■ What is required ■
Show all the lines in the data below that include the word "amount".

■ Data listing ■
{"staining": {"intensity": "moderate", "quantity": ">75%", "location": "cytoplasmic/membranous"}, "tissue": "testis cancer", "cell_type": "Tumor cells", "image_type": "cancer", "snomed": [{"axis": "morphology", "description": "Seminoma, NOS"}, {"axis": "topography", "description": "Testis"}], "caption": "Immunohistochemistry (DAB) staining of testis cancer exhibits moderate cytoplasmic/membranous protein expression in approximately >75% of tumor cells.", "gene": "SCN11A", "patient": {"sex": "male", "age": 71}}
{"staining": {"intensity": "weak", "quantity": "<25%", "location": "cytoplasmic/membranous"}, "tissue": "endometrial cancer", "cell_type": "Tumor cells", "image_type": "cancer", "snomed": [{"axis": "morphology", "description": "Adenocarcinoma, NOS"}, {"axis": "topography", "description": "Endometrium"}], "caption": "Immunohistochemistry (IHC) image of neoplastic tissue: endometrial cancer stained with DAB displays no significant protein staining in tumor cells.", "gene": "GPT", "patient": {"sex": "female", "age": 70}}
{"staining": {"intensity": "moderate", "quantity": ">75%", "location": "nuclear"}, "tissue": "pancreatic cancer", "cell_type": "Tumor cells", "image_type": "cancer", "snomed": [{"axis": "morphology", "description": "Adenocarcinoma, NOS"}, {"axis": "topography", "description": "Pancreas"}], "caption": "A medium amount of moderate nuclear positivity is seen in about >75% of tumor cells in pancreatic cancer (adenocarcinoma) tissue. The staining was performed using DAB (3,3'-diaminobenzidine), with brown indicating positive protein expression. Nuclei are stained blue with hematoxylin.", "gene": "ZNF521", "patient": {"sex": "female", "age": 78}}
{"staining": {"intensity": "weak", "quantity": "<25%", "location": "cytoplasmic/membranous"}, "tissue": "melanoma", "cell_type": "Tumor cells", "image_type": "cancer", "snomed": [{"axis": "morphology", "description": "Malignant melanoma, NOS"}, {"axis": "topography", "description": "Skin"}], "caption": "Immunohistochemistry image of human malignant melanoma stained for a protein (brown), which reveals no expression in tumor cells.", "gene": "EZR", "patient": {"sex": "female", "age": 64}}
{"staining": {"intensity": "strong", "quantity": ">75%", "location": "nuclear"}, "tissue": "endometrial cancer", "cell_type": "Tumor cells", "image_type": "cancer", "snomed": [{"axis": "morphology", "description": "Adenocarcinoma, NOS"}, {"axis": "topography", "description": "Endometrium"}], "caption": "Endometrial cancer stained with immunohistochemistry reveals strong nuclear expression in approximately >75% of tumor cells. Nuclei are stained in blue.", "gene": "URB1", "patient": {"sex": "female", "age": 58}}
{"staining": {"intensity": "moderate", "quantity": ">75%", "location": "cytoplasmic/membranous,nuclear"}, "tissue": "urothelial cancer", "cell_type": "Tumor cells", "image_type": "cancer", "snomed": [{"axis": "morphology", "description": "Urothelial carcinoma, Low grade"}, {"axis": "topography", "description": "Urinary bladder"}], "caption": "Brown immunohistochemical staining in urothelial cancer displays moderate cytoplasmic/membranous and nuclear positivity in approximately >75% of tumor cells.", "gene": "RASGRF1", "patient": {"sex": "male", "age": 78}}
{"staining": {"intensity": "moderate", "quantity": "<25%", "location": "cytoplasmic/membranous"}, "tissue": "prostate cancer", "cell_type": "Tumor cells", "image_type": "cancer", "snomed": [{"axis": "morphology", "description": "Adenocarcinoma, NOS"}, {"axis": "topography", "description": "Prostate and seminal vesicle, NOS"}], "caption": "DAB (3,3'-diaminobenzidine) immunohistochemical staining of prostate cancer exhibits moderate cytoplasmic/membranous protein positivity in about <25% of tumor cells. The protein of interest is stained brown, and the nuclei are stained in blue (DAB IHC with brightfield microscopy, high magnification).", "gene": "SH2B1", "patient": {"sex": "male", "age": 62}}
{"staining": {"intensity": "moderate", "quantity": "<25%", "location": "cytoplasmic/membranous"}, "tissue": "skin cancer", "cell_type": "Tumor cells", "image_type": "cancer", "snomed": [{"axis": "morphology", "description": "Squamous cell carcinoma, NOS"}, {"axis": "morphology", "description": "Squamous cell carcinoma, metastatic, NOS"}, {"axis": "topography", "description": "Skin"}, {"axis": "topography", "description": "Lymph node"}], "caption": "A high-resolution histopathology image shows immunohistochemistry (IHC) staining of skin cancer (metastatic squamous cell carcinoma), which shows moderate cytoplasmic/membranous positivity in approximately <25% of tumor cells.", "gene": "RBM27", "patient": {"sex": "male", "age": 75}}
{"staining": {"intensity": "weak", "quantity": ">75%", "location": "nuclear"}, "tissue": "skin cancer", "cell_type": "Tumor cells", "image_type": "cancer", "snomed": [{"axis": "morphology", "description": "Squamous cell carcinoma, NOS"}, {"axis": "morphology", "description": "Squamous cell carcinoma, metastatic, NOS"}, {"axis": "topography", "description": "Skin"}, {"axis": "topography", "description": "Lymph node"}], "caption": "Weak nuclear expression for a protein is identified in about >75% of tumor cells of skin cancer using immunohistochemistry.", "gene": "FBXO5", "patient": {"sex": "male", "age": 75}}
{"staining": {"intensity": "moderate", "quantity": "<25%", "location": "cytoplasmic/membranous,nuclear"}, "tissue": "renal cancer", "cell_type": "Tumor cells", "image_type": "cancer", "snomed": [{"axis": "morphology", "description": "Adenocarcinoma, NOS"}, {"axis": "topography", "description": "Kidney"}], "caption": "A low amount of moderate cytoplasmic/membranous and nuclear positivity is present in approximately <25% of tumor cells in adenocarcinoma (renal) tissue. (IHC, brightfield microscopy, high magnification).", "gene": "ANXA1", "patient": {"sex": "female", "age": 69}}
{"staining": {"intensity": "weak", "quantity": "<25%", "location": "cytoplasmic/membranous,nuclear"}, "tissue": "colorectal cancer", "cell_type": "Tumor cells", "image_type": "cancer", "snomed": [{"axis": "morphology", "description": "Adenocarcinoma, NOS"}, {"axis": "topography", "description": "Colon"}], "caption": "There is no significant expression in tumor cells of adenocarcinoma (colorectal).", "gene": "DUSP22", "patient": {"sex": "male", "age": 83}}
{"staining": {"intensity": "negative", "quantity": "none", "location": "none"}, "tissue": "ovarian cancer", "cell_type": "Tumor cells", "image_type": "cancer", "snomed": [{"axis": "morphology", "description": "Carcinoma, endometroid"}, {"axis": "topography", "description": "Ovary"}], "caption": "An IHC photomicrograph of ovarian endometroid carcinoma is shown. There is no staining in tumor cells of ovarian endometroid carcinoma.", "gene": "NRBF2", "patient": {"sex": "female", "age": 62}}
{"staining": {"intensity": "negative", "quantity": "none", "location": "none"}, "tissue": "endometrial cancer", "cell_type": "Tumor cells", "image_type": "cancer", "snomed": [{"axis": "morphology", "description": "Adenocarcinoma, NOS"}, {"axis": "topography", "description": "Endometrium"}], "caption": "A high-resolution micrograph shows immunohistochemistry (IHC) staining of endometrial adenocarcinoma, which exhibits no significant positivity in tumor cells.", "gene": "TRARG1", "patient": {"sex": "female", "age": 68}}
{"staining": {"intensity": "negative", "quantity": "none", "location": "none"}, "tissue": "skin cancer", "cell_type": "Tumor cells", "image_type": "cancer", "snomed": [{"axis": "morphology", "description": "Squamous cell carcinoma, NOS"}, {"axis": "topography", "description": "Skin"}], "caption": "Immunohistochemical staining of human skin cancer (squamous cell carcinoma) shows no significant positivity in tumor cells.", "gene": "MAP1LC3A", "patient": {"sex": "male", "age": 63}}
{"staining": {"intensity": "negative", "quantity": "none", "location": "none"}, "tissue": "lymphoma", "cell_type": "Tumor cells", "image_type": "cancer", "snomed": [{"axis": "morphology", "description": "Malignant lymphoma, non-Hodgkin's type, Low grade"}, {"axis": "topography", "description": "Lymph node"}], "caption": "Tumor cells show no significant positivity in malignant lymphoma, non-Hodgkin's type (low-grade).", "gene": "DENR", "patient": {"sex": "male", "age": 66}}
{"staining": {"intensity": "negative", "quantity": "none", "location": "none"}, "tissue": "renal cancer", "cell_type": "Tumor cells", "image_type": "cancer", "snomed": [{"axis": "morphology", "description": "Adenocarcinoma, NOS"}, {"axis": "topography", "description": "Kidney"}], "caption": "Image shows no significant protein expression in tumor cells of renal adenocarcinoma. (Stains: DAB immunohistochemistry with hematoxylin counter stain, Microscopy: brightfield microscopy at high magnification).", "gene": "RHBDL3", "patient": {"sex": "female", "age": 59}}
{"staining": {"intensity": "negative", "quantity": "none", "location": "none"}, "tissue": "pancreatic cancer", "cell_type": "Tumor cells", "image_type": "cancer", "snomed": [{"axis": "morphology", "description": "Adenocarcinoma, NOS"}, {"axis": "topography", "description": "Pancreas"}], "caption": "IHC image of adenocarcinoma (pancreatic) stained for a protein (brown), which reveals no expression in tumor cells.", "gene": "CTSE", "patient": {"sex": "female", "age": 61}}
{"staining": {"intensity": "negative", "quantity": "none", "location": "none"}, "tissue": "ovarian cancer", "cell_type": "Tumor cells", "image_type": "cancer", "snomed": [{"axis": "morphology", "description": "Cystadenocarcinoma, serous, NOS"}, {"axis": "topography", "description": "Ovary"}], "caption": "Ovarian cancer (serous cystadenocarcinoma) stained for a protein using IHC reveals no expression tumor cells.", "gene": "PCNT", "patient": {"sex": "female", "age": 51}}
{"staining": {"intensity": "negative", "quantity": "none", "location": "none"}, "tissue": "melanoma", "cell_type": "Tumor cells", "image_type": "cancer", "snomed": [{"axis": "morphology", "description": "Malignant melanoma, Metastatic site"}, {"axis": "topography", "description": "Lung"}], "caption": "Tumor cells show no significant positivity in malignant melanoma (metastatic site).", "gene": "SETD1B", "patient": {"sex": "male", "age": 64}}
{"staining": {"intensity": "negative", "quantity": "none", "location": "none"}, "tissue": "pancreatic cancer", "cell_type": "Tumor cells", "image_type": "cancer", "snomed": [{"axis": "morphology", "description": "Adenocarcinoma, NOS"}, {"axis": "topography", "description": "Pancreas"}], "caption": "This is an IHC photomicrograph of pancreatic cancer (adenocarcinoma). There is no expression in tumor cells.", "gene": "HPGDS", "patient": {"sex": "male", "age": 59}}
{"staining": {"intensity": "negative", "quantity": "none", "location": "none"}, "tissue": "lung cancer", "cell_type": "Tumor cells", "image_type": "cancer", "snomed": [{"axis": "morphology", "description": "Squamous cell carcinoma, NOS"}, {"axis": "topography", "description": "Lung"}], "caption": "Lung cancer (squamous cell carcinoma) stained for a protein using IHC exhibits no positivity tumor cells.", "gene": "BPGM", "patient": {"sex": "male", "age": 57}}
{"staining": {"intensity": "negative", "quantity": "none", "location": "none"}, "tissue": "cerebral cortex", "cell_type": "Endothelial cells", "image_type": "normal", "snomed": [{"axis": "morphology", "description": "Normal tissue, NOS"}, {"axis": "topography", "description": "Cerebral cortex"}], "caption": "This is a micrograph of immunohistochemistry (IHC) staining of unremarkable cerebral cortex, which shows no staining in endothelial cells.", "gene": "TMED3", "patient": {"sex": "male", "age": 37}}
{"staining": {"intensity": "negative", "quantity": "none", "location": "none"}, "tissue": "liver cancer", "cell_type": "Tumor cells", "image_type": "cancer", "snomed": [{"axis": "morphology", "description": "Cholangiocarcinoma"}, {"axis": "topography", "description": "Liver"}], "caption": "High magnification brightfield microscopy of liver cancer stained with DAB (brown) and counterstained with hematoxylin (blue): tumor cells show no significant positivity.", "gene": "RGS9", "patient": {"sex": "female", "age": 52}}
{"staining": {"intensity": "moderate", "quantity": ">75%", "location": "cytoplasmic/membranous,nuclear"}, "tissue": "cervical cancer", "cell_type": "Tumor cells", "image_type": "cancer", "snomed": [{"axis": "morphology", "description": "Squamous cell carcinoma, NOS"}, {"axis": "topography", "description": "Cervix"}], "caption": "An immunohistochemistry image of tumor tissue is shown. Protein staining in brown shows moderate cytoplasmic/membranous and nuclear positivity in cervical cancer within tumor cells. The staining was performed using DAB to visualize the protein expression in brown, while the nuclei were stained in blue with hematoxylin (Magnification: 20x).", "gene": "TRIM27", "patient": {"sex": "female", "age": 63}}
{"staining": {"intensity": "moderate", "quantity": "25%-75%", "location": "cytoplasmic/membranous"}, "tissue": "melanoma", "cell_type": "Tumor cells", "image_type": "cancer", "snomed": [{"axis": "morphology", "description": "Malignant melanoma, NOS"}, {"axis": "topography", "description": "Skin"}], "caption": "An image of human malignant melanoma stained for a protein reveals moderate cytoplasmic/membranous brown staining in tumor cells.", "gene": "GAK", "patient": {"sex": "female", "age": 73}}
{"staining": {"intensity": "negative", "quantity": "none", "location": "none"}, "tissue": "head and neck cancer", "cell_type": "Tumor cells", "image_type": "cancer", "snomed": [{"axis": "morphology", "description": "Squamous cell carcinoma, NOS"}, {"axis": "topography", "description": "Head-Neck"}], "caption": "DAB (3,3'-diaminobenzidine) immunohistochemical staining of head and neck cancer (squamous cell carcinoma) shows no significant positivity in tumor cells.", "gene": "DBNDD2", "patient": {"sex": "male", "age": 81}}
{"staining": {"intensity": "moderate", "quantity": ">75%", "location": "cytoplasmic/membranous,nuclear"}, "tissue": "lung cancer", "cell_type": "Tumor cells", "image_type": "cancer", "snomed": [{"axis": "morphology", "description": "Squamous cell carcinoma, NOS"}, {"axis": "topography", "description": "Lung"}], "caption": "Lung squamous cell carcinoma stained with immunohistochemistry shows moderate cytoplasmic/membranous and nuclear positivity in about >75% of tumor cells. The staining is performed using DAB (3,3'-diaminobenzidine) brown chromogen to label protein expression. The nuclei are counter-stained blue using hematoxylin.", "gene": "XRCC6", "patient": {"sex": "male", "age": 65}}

■ Written solution ■
{"staining": {"intensity": "moderate", "quantity": ">75%", "location": "nuclear"}, "tissue": "pancreatic cancer", "cell_type": "Tumor cells", "image_type": "cancer", "snomed": [{"axis": "morphology", "description": "Adenocarcinoma, NOS"}, {"axis": "topography", "description": "Pancreas"}], "caption": "A medium amount of moderate nuclear positivity is seen in about >75% of tumor cells in pancreatic cancer (adenocarcinoma) tissue. The staining was performed using DAB (3,3'-diaminobenzidine), with brown indicating positive protein expression. Nuclei are stained blue with hematoxylin.", "gene": "ZNF521", "patient": {"sex": "female", "age": 78}}
{"staining": {"intensity": "moderate", "quantity": "<25%", "location": "cytoplasmic/membranous,nuclear"}, "tissue": "renal cancer", "cell_type": "Tumor cells", "image_type": "cancer", "snomed": [{"axis": "morphology", "description": "Adenocarcinoma, NOS"}, {"axis": "topography", "description": "Kidney"}], "caption": "A low amount of moderate cytoplasmic/membranous and nuclear positivity is present in approximately <25% of tumor cells in adenocarcinoma (renal) tissue. (IHC, brightfield microscopy, high magnification).", "gene": "ANXA1", "patient": {"sex": "female", "age": 69}}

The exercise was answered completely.